Using IntMap as a vector seems to be a good idea.
In your example:
1)  I would use:

       dot = dot' * dot'
       dot'  = sum . elems . intersectionWith (*)
       norm = sum . fmap (**2) . elems

 instead of:

        dot  = sum . elems . intersectionWith (*)
        norm = (**0.5) . sum . fmap (**2) . elems

2)  I don't understand the syntax:
cosineSimilarity <$> lookup x space
                 <*> lookup y space

What are <$> and <*>?

Thanks,
Dmitri

On Wed, Jul 27, 2011 at 1:46 AM, Alexander Solla wrote:
...
On Tue, Jul 26, 2011 at 1:30 PM, dokondr  wrote:
...
Hi,
Can't find on hackage any sparse vector library.

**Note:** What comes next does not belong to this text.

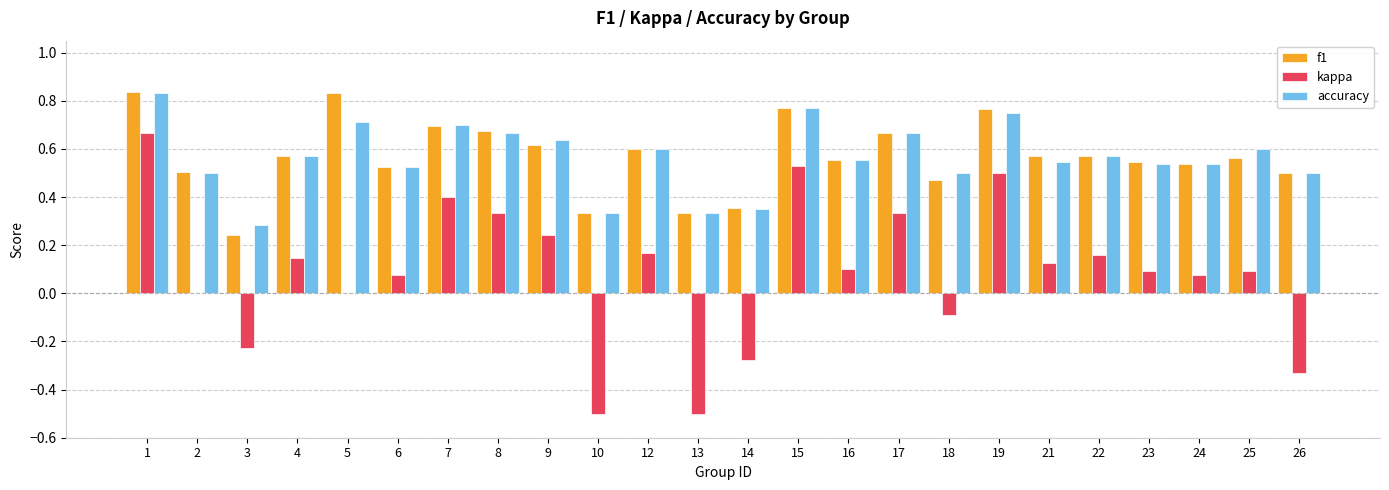

Where does the kappa series first go above 0?

1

Does such thing exist?
I need efficient storage and dot product calculation for very sparse
vectors with about 10 out of 40 000 non-zero components.
One solution would be to represent Sparse Vector as Data.Map with
(component_index, component_value) pairs to store non-zero components of the
vector.
I would make a different suggestion:
Store a Set (or maybe an IntMap) of (IntMap scalar)s.
In other words, let each vector be represented by an IntMap whose key
represents the n'th component of the vector, and whose value is the proper
scalar.
...
In this case, for example, calculating cosine similarity (
http://en.wikipedia.org/wiki/Cosine_similarity) for for every pair of 10
000 vectors, would not be very nice and efficient, I am afraid.
Given two (IntMap Double)s a and b, I would compute the projection of a
along b as
cosineSimilarity :: IntMap Double -> IntMap Double -> Double
cosineSimilarity a b  = (dot a b) / ((norm a) * (norm b)) where
                 dot  = sum . elems . intersectionWith (*)
                 norm = (**0.5) . sum . fmap (**2) . elems
The only part I find tricky is enumerating all 10000^2 pairs
pairs :: Int -> [Int]
pairs dim = do
   x <- [1..dim]
   y <- [1..dim]
   return (x,y)
and computing the projection for each pair:
projections :: Floating scalar => IntMap (IntMap scalar) -> Map (Int, Int)
scalar
projections space = let dimensions = undefined -- find max key in elements
of space?
                        m_projection space x y = cosineSimilarity <$>
lookup x space
                                                                  <*>
lookup y space
                     in fromList . filter (isMaybe . snd)
                                 . fmap (\(x,y) -> ((x,y), m_projection
space x y)
                                 . pairs
                                 $ dimensions